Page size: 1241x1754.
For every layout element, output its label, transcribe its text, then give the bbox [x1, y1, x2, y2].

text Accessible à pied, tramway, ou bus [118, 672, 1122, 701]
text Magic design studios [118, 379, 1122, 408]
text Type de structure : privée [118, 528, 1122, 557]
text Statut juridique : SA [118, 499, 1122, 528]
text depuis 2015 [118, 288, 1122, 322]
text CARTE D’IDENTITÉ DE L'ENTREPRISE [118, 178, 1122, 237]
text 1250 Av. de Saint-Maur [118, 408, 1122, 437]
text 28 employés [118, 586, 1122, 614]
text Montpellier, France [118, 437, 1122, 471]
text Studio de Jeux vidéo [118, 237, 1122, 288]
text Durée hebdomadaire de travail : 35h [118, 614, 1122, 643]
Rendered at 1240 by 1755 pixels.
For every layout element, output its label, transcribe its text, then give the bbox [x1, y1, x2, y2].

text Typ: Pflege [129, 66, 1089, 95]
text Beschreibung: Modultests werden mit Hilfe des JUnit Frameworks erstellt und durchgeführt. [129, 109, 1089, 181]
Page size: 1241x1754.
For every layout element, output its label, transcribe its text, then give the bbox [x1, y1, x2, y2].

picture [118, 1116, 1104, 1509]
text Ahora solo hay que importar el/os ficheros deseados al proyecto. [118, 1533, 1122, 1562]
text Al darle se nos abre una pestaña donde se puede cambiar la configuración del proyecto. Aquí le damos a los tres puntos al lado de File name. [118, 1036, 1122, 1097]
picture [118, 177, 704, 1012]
────────────────
## DO THIS:
Convert the lines above into a JSON list of strings, one string per line, omitting blank lines.

## EXPECTED ANSWER:
[
  "Page size: 1241x1754.",
  "For every layout element, output its label, transcribe its text, then give the bbox [x1, y1, x2, y2].",
  "text Accessible à pied, tramway, ou bus [118, 672, 1122, 701]",
  "text Magic design studios [118, 379, 1122, 408]",
  "text Type de structure : privée [118, 528, 1122, 557]",
  "text Statut juridique : SA [118, 499, 1122, 528]",
  "text depuis 2015 [118, 288, 1122, 322]",
  "text CARTE D’IDENTITÉ DE L'ENTREPRISE [118, 178, 1122, 237]",
  "text 1250 Av. de Saint-Maur [118, 408, 1122, 437]",
  "text 28 employés [118, 586, 1122, 614]",
  "text Montpellier, France [118, 437, 1122, 471]",
  "text Studio de Jeux vidéo [118, 237, 1122, 288]",
  "text Durée hebdomadaire de travail : 35h [118, 614, 1122, 643]",
  "Rendered at 1240 by 1755 pixels.",
  "For every layout element, output its label, transcribe its text, then give the bbox [x1, y1, x2, y2].",
  "text Typ: Pflege [129, 66, 1089, 95]",
  "text Beschreibung: Modultests werden mit Hilfe des JUnit Frameworks erstellt und durchgeführt. [129, 109, 1089, 181]",
  "Page size: 1241x1754.",
  "For every layout element, output its label, transcribe its text, then give the bbox [x1, y1, x2, y2].",
  "picture [118, 1116, 1104, 1509]",
  "text Ahora solo hay que importar el/os ficheros deseados al proyecto. [118, 1533, 1122, 1562]",
  "text Al darle se nos abre una pestaña donde se puede cambiar la configuración del proyecto. Aquí le damos a los tres puntos al lado de File name. [118, 1036, 1122, 1097]",
  "picture [118, 177, 704, 1012]"
]